The gross domestic product report, due on July 15, will be preceded by trade and inflation data, with the latter, on Tuesday, likely to show lackluster demand capping price pressures.
Consumer inflation is expected to quicken to 2.5 percent in June, well below the central bank's 3.5 percent target for 2013, and also below benchmark one-year deposit rates of 3 percent. Inflation had ran at 2.1 percent in May.
In a sign of the tough times ahead for firms, producer prices are forecast to drop for the 16th consecutive month, falling 2.7 percent in June, compared with May's 2.9 percent drop.
China's factories have been hammered in the past year by poor demand and excess capacity, especially among solar makers, ship builders and steel makers. Analysts say some have resorted to cutting prices to raise sales, but with little success.
Trade data, due on Wednesday, is forecast to show an improvement in both imports and exports compared with May, but in a feeble rebound not expected to herald a solid revival.
Exports are projected to have grown 4.0 percent in June from a year earlier, while imports are seen rising 8.0 percent.
Job Market Cracking
With the aftermath of Beijing's last spending spree still making its way through the economy, China's new leadership has seemed happy to let economic growth slide without taking drastic remedies.
Their predecessors unleashed 4 trillion yuan ($650 billion) of state spending during the 2008/09 global financial crisis, a bold move that shielded the economy but left it with trillions of yuan of debt now hurting its banks.
But Beijing's determination to abstain from policy action may founder.
At a time when widespread corruption and a ballooning wealth gap are inflaming Chinese social tensions, a faltering job market could threaten the rule of the Communist Party already wary of the political upheavals in the Middle East.
China's largest private shipbuilder, China Rongsheng Heavy Industries Group Holdings (1101.HK), was reported this week to have cut 8,000 jobs in recent months.
A labor sub-index in a government survey of factories also showed employment contracted for the 13th straight month in June, although other official data showed job supply in cities still outstripped demand in the first quarter.
"Just a month ago, we were still expecting a mild recovery this year," said Xu Gao, an economist with Everbright Securities in Beijing.
"But the key assumption that the government will increase investment to stabilize growth has proven to be wrong. Just where is the government's tolerance for slower growth? We still need to watch for that."

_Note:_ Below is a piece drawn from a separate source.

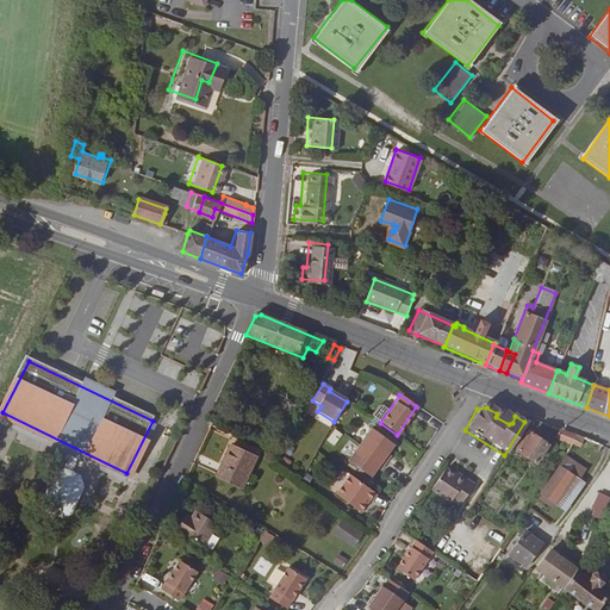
[(502,412),(500,416),(497,414),(496,417),(509,424),(512,423),(515,416),(510,414),(509,416),(502,412)]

Initial predictions that China's economy was set for a gentle recovery in 2013 have proven wildly optimistic. After slashing their forecasts, some analysts now believe China could miss its official growth target for the first time ever in 2013.
This means China's mild economic pick-up in the last quarter of 2012 was transient and that growth is likely to reverse into another cooldown in coming months after deteriorating from April through to June.
A Reuters poll showed growth in factory output probably slipped to 9.1 percent in June from May's 9.2 percent, while fixed-asset investment slowed to 20.2 percent in the first half of the year, from a rise of 20.4 percent in the first five months.
"Despite recent signs of bottoming out in domestic activity, the growth outlook remains fragile," said UBS chief China economist Wang Tao in a note to clients.
Worse, monetary conditions may be tightening. A Reuters poll showed M2 money supply growth retreated to 15.2 percent from May's 15.8 percent.
Banks are forecast to have lent 800 billion yuan in June, up from May's 667 billion yuan but below a reported surge to 1 trillion yuan of new loans in the first few days of last month - which probably hardened Beijing's resolve to let interest rates spike.